EUR-Lex Access to European Union law

Back to EUR-Lex homepage

This document is an excerpt from the EUR-Lex website

Document 62020TN0400

Zaak T-400/20: Beroep ingesteld op 29 juni 2020 — El Corte Inglés/EUIPO — Rudolf Böckenholt (LLOYD’S)

PB C 262 van 10.8.2020, p. 37–38 (BG, ES, CS, DA, DE, ET, EL, EN, FR, HR, IT, LV, LT, HU, MT, NL, PL, PT, RO, SK, SL, FI, SV)

10.8.2020   

NL

Publicatieblad van de Europese Unie

C 262/37


Beroep ingesteld op 29 juni 2020 — El Corte Inglés/EUIPO — Rudolf Böckenholt (LLOYD’S)

(Zaak T-400/20)

(2020/C 262/50)

Taal van het verzoekschrift: Spaans

Partijen

Verzoekende partij: El Corte Inglés, SA (Madrid, Spanje) (vertegenwoordiger: J. L. Rivas Zurdo, advocaat)

Verwerende partij: Bureau voor intellectuele eigendom van de Europese Unie (EUIPO)

Andere partij in de procedure voor de kamer van beroep: Rudolf Böckenholt GmbH & Co. KG (Ostbevern, Duitsland)

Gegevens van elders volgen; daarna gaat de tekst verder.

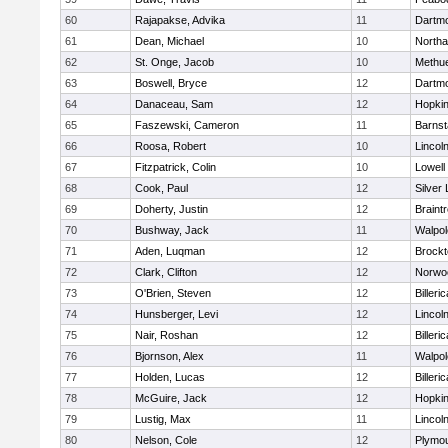
60
Rajapakse, Advika
11
Dartm
61
Dean, Michael
10
North
62
St. Onge, Jacob
10
Methu
63
Boswell, Bryce
12
Dartm
64
Danaceau, Sam
12
Hopkin
65
Faszewski, Cameron
11
Barnst
66
Roosa, Robert
10
Lincol
67
Fitzpatrick, Colin
10
Lowell
68
Cook, Paul
12
Silver
69
Doherty, Justin
12
Braint
70
Bushway, Jack
11
Walpol
71
Aden, Luqman
12
Brockt
72
Clark, Clifton
12
Norwo
73
O'Brien, Steven
12
Billeric
74
Hunsberger, Levi
12
Lincol
75
Nair, Roshan
12
Billeric
76
Bjornson, Alex
11
Walpol
77
Holden, Lucas
12
Billeric
78
McGuire, Jack
12
Hopkin
79
Lustig, Max
11
Lincol
80
Nelson, Cole
12
Plymou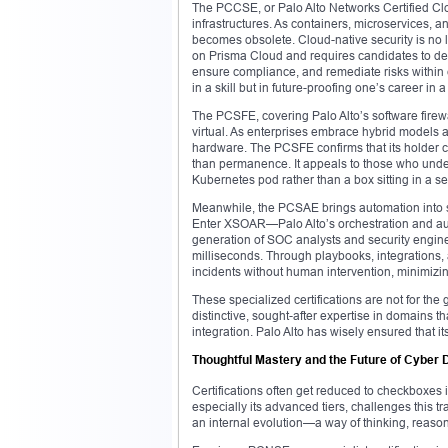
The PCCSE, or Palo Alto Networks Certified Clou
infrastructures. As containers, microservices, 
becomes obsolete. Cloud-native security is no
on Prisma Cloud and requires candidates to dem
ensure compliance, and remediate risks within
in a skill but in future-proofing one’s career in
The PCSFE, covering Palo Alto’s software firewal
virtual. As enterprises embrace hybrid models 
hardware. The PCSFE confirms that its holder c
than permanence. It appeals to those who under
Kubernetes pod rather than a box sitting in a se
Meanwhile, the PCSAE brings automation into s
Enter XSOAR—Palo Alto’s orchestration and aut
generation of SOC analysts and security engine
milliseconds. Through playbooks, integrations,
incidents without human intervention, minimizin
These specialized certifications are not for th
distinctive, sought-after expertise in domains t
integration. Palo Alto has wisely ensured that its
Thoughtful Mastery and the Future of Cyber
Certifications often get reduced to checkboxes in
especially its advanced tiers, challenges this tr
an internal evolution—a way of thinking, reaso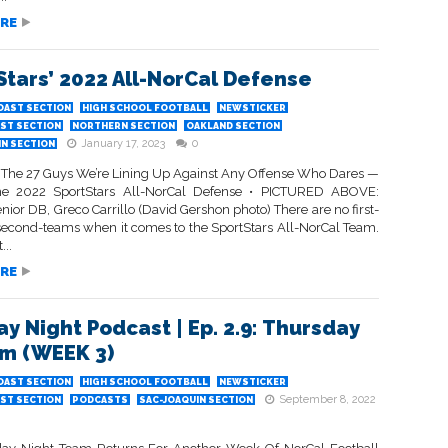
RE
Stars’ 2022 All-NorCal Defense
OAST SECTION
HIGH SCHOOL FOOTBALL
NEWSTICKER
ST SECTION
NORTHERN SECTION
OAKLAND SECTION
January 17, 2023
0
IN SECTION
 The 27 Guys We’re Lining Up Against Any Offense Who Dares —
The 2022 SportStars All-NorCal Defense • PICTURED ABOVE:
ior DB, Greco Carrillo (David Gershon photo) There are no first-
second-teams when it comes to the SportStars All-NorCal Team.
...
RE
ay Night Podcast | Ep. 2.9: Thursday
Em (WEEK 3)
OAST SECTION
HIGH SCHOOL FOOTBALL
NEWSTICKER
September 8, 2022
ST SECTION
PODCASTS
SAC-JOAQUIN SECTION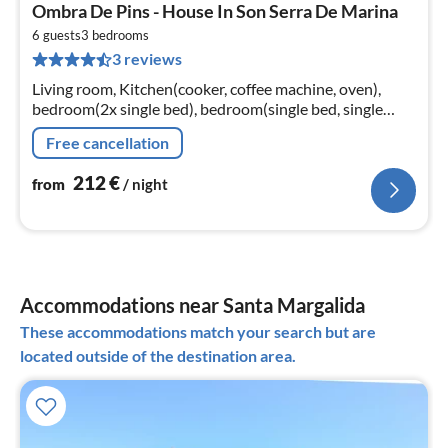
pri
Ombra De Pins - House In Son Serra De Marina
fr
2
6 guests
3
bedrooms
3 reviews
pe
nig
Living room, Kitchen(cooker, coffee machine, oven),
bedroom(2x single bed), bedroom(single bed, single
bed), bedroom(double bed)
Free cancellation
212
€
from
/ night
Accommodations near Santa Margalida
These accommodations match your search but are
located outside of the destination area.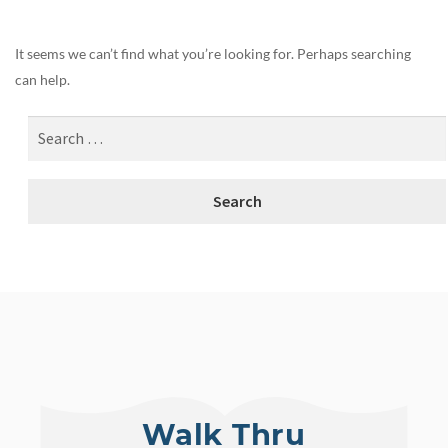
It seems we can’t find what you’re looking for. Perhaps searching
can help.
Walk Thru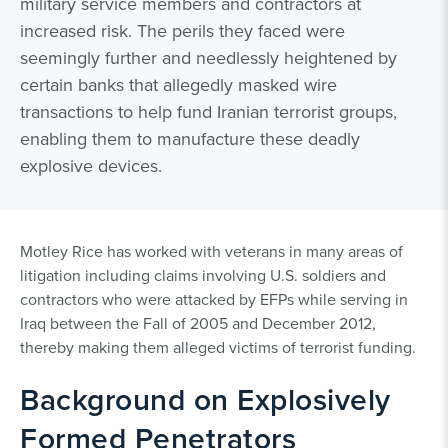
military service members and contractors at
increased risk. The perils they faced were
seemingly further and needlessly heightened by
certain banks that allegedly masked wire
transactions to help fund Iranian terrorist groups,
enabling them to manufacture these deadly
explosive devices.
Motley Rice has worked with veterans in many areas of
litigation including claims involving U.S. soldiers and
contractors who were attacked by EFPs while serving in
Iraq between the Fall of 2005 and December 2012,
thereby making them alleged victims of terrorist funding.
Background on Explosively
Formed Penetrators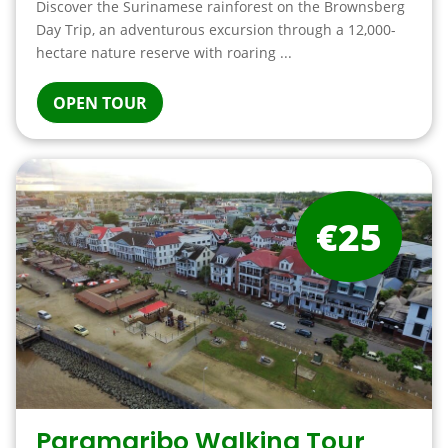
Discover the Surinamese rainforest on the Brownsberg
Day Trip, an adventurous excursion through a 12,000-
hectare nature reserve with roaring ...
OPEN TOUR
€25
Paramaribo Walking Tour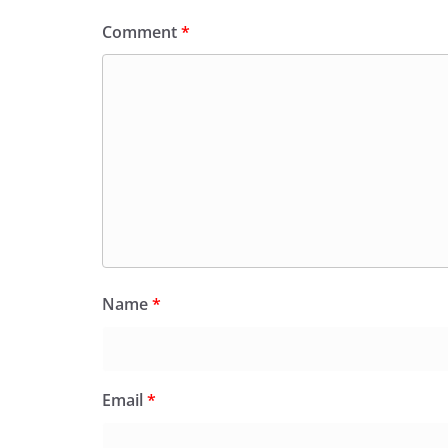
Comment
*
Name
*
Email
*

Gegevens betreffende de procedure voor het EUIPO

Houder van het betrokken merk: verzoekster voor het Gerecht

Betrokken merk: Beeldmerk LLOYD’S — Uniemerk nr. 2 957 132

Procedure voor het EUIPO: nietigheidsprocedure

Bestreden beslissing: beslissing van de eerste kamer van beroep van het EUIPO van 14 april 2020 in zaak R 1119/2019-1

Conclusies

vernietiging van de bestreden beslissing, voor zover door de verwerping van het beroep van El Corte Inglés, SA de beslissing van de nietigheidsafdeling houdende gedeeltelijke toewijzing van de vordering tot nietigverklaring nr. 18 381 C wordt bevestigd en de gedeeltelijke nietigverklaring van Uniebeeldmerk LLOYD’S (nr. 2 957 132) voor “hieruit (uit leder en kunstleder) vervaardigde producten voor zover niet begrepen in andere klassen, uitgezonderd leder voor de vervaardiging van schoeisel” van klasse 18 wordt bevestigd;

verwijzing van de tegenpartij(en) in de kosten.

Aangevoerde middelen

schending van artikel 60, lid 1, onder a), juncto artikel 8, lid 1, onder b), van verordening 2017/1001 van het Europees Parlement en de Raad;

tegenstrijdigheid met de beslissing van de eerste kamer van beroep van het EUIPO van 23 oktober 2009 in procedure R 562/2006-1;

tegenstrijdigheid en gebrek aan coherentie van de beslissing met betrekking tot de argumenten waarop de beslissing is gebaseerd, en schending van artikel 32, i), van gedelegeerde verordening (EU) 2017/1430 van de Commissie.